'''

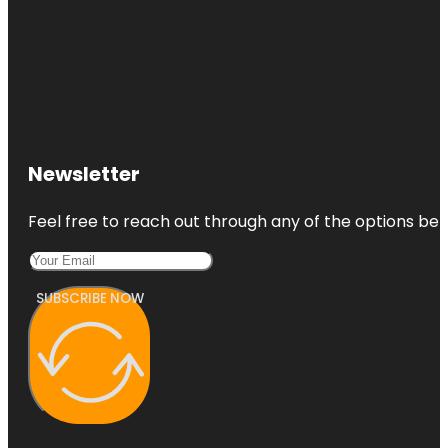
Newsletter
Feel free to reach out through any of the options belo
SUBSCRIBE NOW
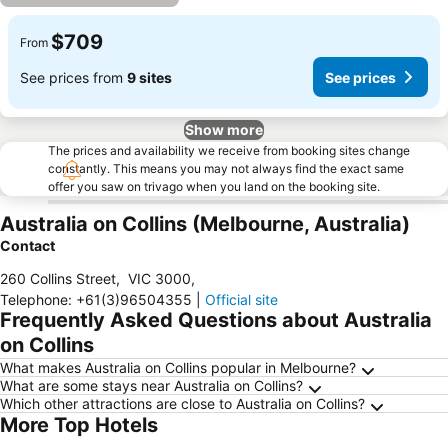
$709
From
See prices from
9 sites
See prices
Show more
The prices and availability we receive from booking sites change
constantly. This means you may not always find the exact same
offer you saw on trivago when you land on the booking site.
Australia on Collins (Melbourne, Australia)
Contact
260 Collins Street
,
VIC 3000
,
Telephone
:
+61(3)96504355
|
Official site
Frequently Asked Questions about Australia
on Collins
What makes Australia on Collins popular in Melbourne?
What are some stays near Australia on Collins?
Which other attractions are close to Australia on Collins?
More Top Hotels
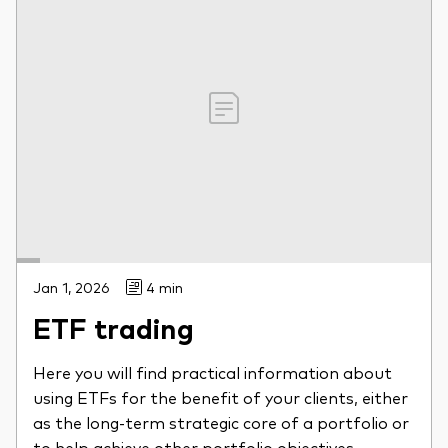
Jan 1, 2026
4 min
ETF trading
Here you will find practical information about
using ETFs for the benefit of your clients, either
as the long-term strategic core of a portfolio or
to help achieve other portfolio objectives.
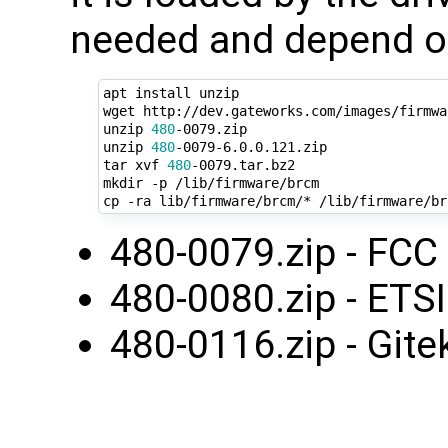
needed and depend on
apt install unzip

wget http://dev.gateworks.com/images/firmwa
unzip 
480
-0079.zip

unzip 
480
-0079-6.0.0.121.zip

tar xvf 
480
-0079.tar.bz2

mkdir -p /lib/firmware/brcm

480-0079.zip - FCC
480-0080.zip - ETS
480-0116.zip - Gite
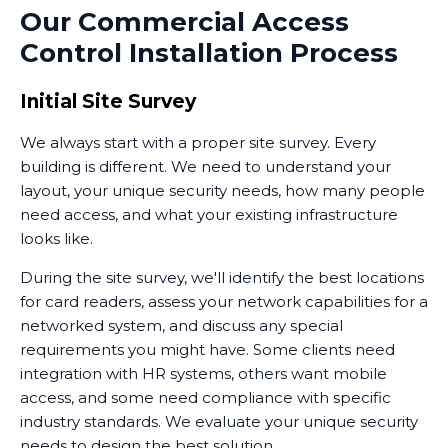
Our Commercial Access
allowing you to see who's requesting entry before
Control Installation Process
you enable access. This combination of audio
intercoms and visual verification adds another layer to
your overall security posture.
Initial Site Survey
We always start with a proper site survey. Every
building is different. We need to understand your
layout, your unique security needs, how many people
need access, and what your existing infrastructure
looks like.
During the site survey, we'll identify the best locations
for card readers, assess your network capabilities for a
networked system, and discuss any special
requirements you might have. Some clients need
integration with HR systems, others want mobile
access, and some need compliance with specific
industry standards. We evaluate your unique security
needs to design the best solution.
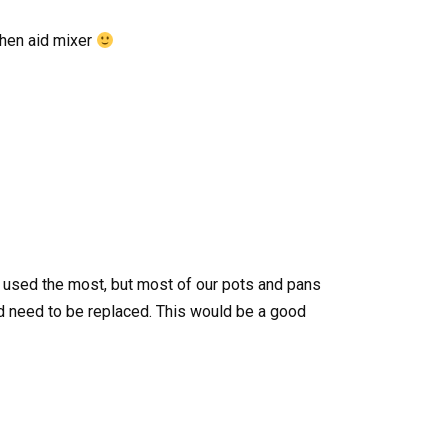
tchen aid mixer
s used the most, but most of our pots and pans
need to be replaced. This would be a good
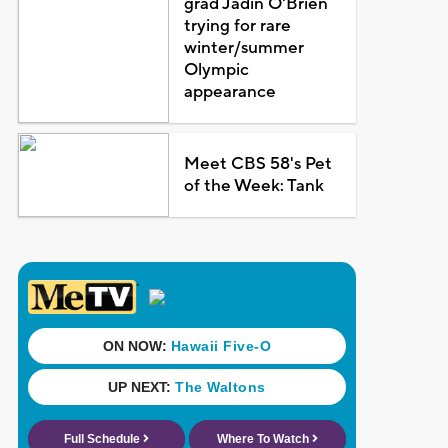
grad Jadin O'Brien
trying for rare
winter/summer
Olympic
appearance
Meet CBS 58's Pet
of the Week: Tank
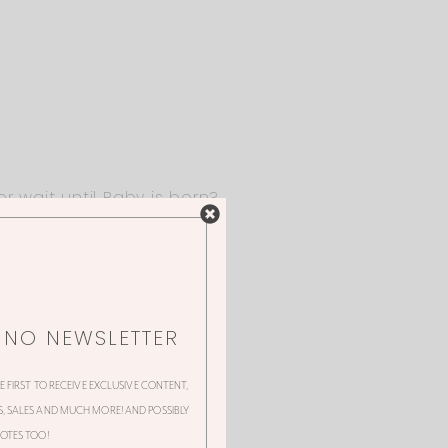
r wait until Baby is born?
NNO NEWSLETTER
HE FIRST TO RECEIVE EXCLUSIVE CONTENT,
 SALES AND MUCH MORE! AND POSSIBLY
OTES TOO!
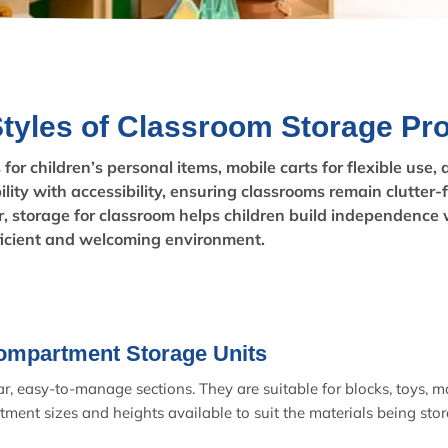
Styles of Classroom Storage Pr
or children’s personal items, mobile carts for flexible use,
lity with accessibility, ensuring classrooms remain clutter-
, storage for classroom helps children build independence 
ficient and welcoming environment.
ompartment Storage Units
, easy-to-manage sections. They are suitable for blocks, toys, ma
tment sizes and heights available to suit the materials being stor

'''

▶ _PROBLEM STATEMENT_: Begin with the line that holds "blocks, toys, ma" and write out each line from there to the end of the material, exactly as it stands. Include nothing else.

▶ _ANSWER SPACE_:
, easy-to-manage sections. They are suitable for blocks, toys, ma
tment sizes and heights available to suit the materials being stor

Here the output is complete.